▸ **TASK ITEM**
All entries are to be copied exactly, with pictures removed.

Web page revision data:
┄┄┄┄┄┄┄┄┄┄┄┄┄┄┄┄┄┄┄┄

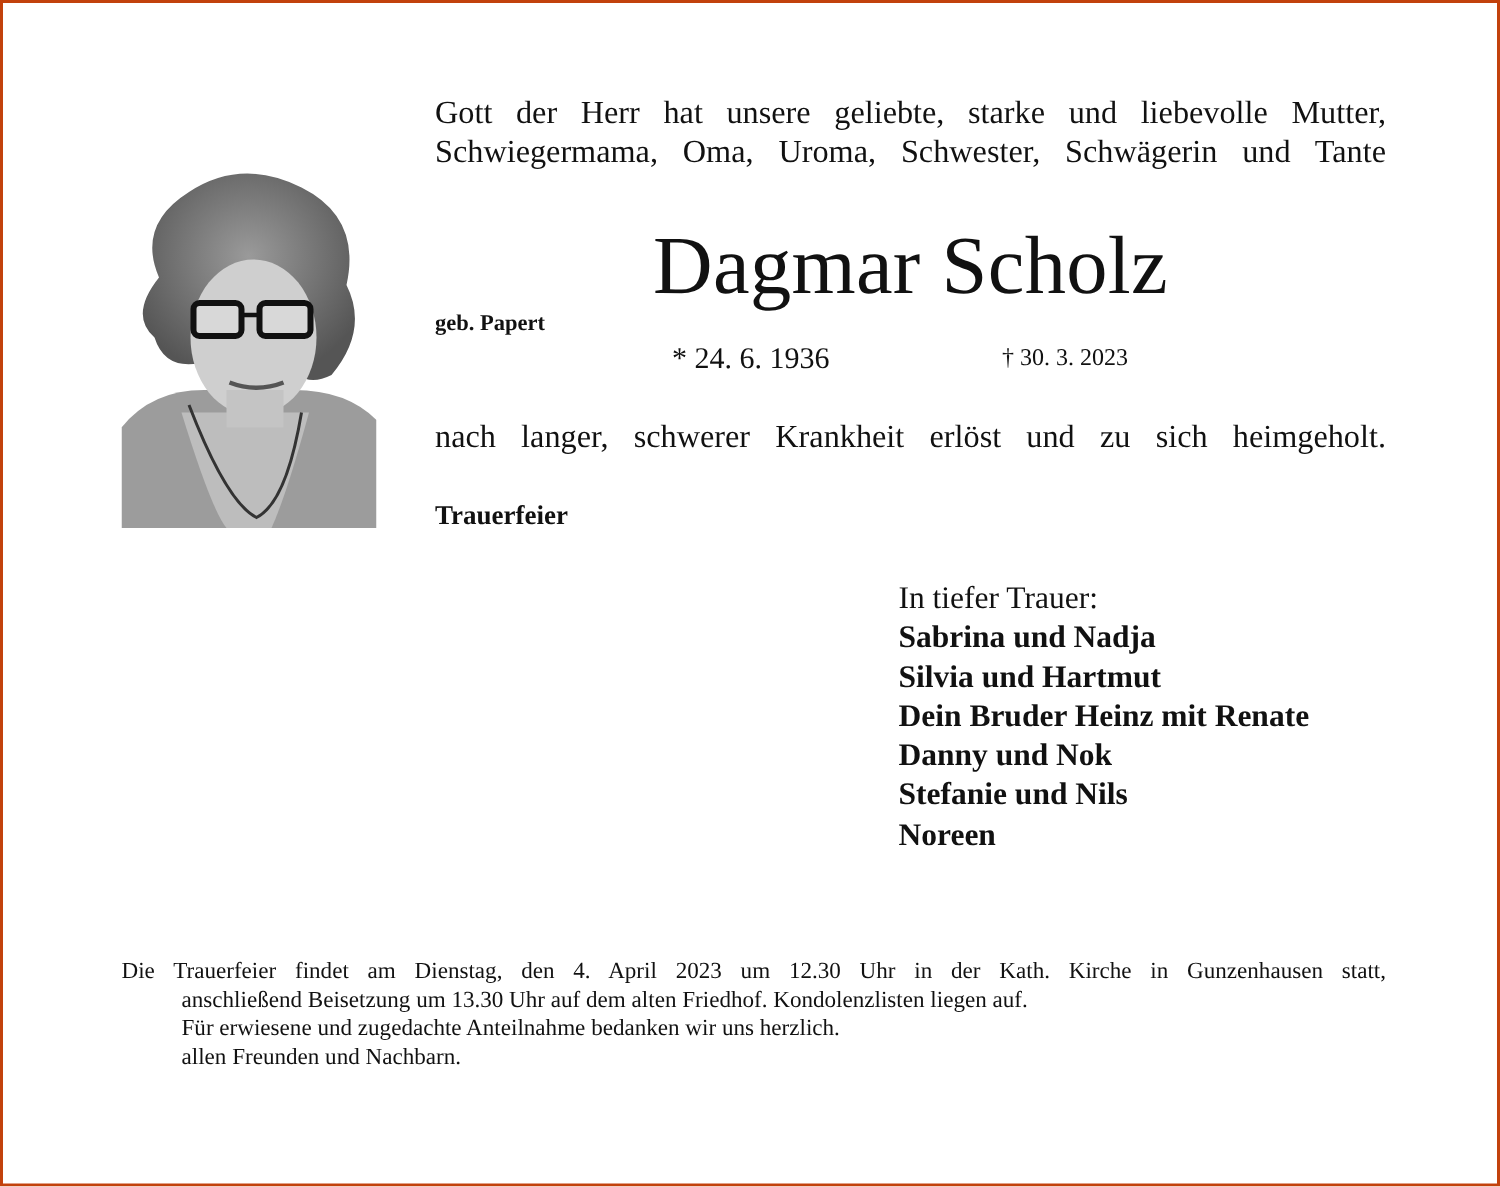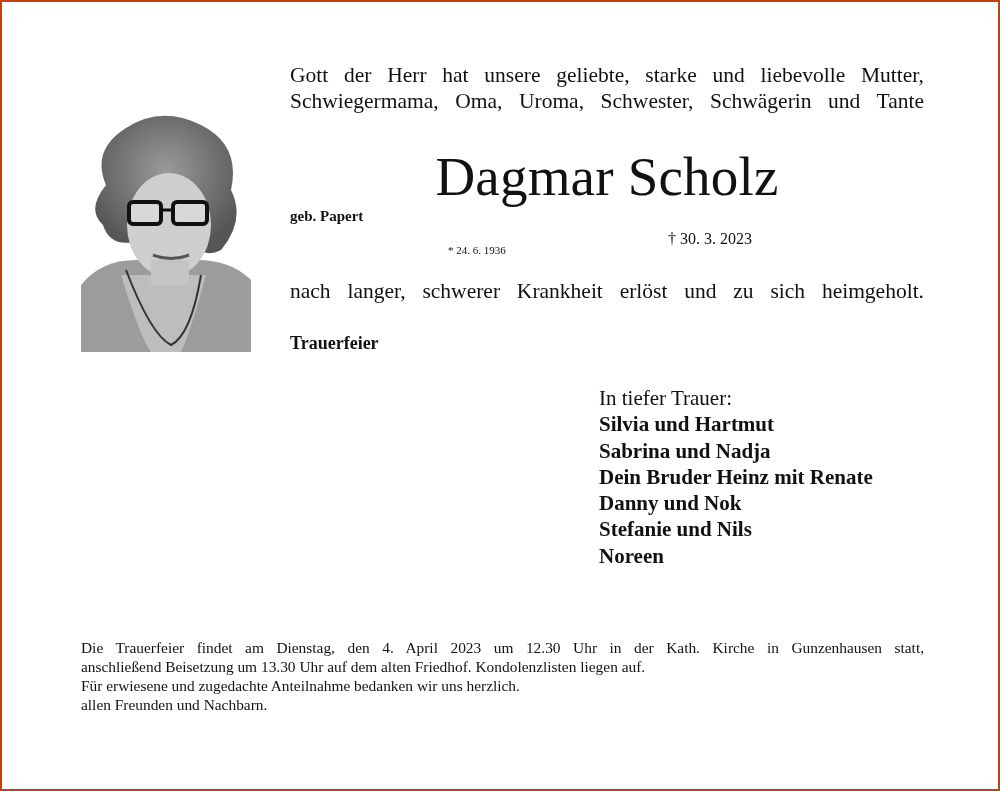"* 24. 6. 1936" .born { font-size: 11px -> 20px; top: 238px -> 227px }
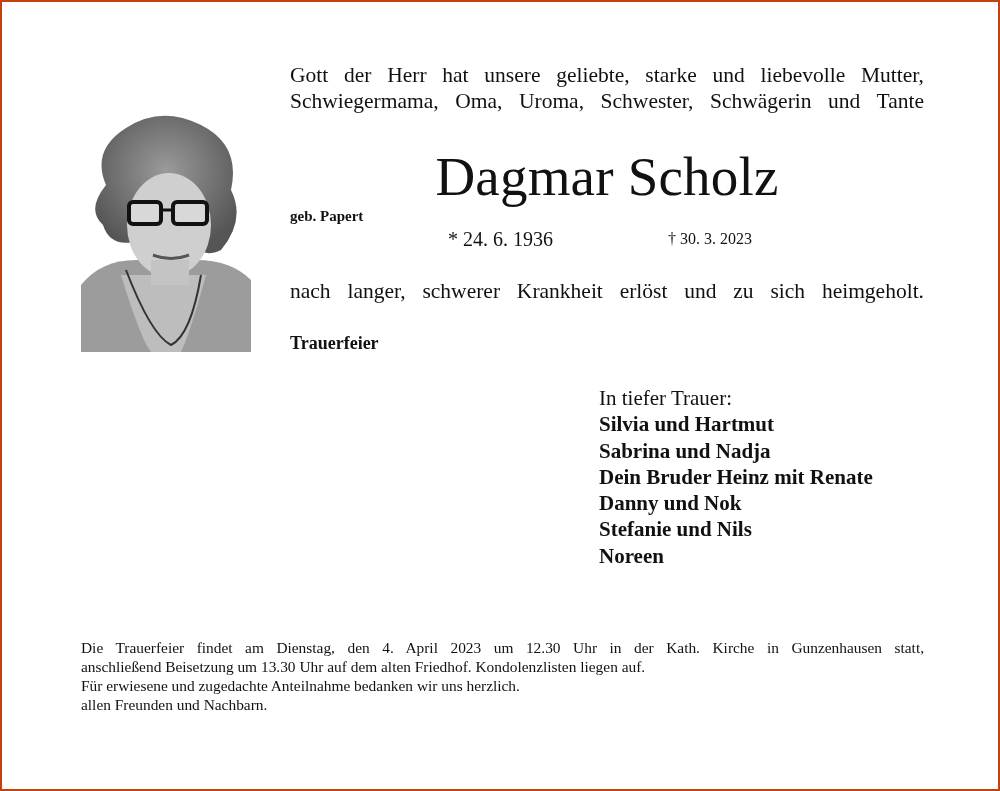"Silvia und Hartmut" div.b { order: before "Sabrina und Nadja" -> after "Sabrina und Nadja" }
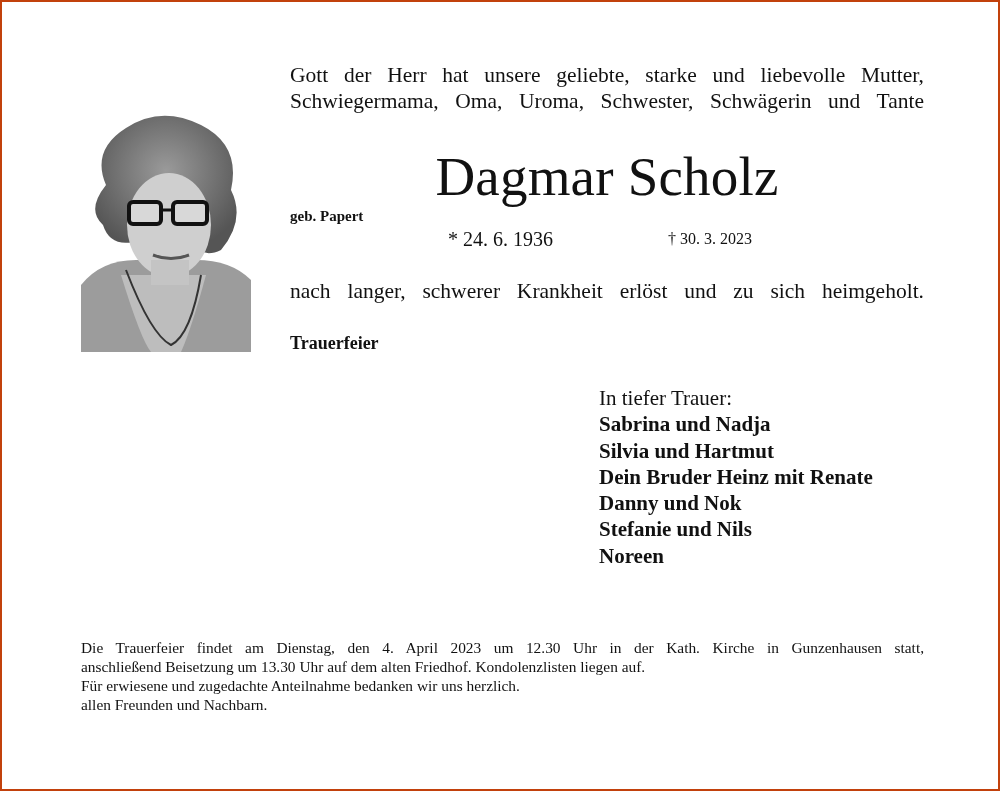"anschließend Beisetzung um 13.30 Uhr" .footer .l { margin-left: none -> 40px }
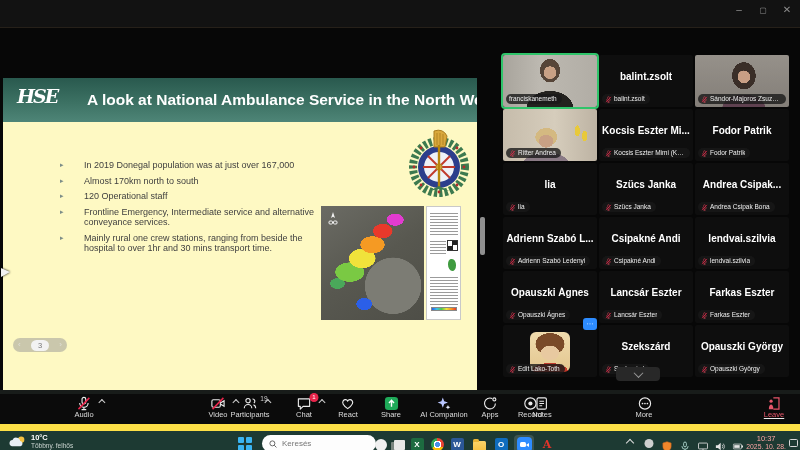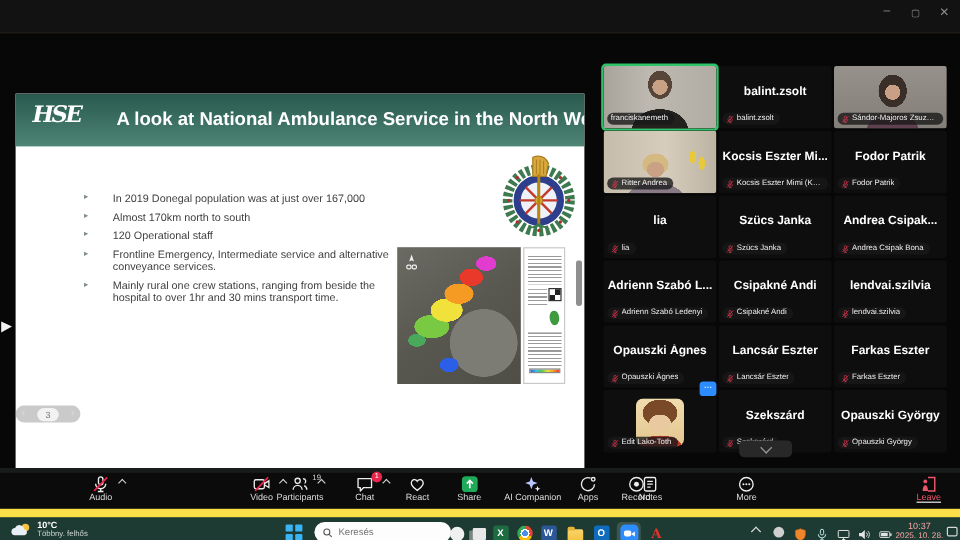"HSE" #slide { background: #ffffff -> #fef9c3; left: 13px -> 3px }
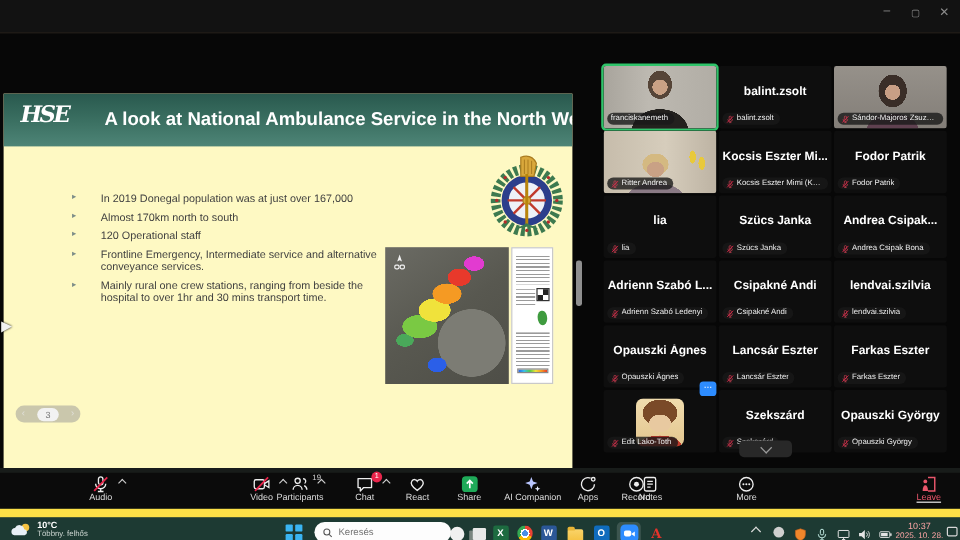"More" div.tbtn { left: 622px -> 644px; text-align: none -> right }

┄┄┄┄┄┄┄┄┄┄┄┄┄┄┄┄┄┄┄┄

▸ **RESULT OF THIS EXERCISE**
"* 24. 6. 1936" .born { font-size: 11px -> 20px; top: 238px -> 227px }
"Silvia und Hartmut" div.b { order: before "Sabrina und Nadja" -> after "Sabrina und Nadja" }
"anschließend Beisetzung um 13.30 Uhr" .footer .l { margin-left: none -> 40px }
"HSE" #slide { background: #ffffff -> #fef9c3; left: 13px -> 3px }
"More" div.tbtn { left: 622px -> 644px; text-align: none -> right }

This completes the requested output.